PURPOSE To examine the definition, rationale, and effects of thresholding in OCT angiography (OCTA). DESIGN A theoretical description of OCTA thresholding in combination with qualitative and quantitative analysis of the effects of OCTA thresholding in eyes from a retrospective case series. PARTICIPANTS Four eyes were qualitatively examined: 1 from a 27-year-old control, 1 from a 78-year-old exudative age-related macular degeneration (AMD) patient, 1 from a 58-year-old myopic patient, and 1 from a 77-year-old nonexudative AMD patient with geographic atrophy (GA). One eye from a 75-year-old nonexudative AMD patient with GA was quantitatively analyzed.
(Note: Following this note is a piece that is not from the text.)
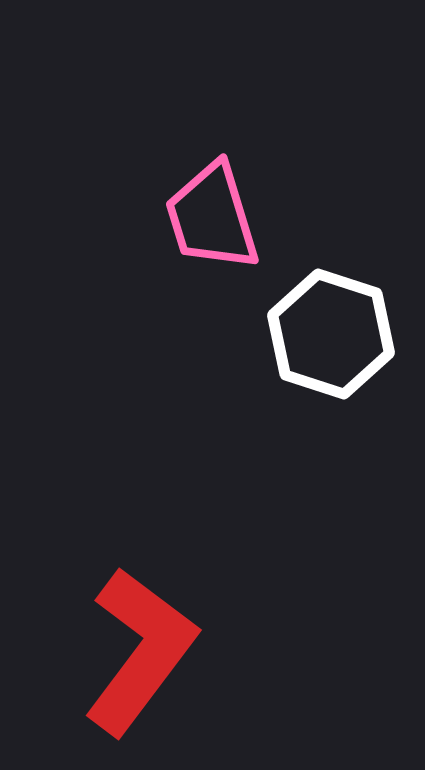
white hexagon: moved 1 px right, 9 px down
MAIN OUTCOME MEASURES A theoretical thresholding model and a qualitative and quantitative description of the dependency of OCTA on thresholding level. RESULTS Due to the presence of system noise, OCTA thresholding is a necessary step in forming OCTA images; however, thresholding can complicate the relationship between blood flow and OCTA signal. CONCLUSIONS Thresholding in OCTA can cause significant artifacts, which should be considered when interpreting and quantifying OCTA images.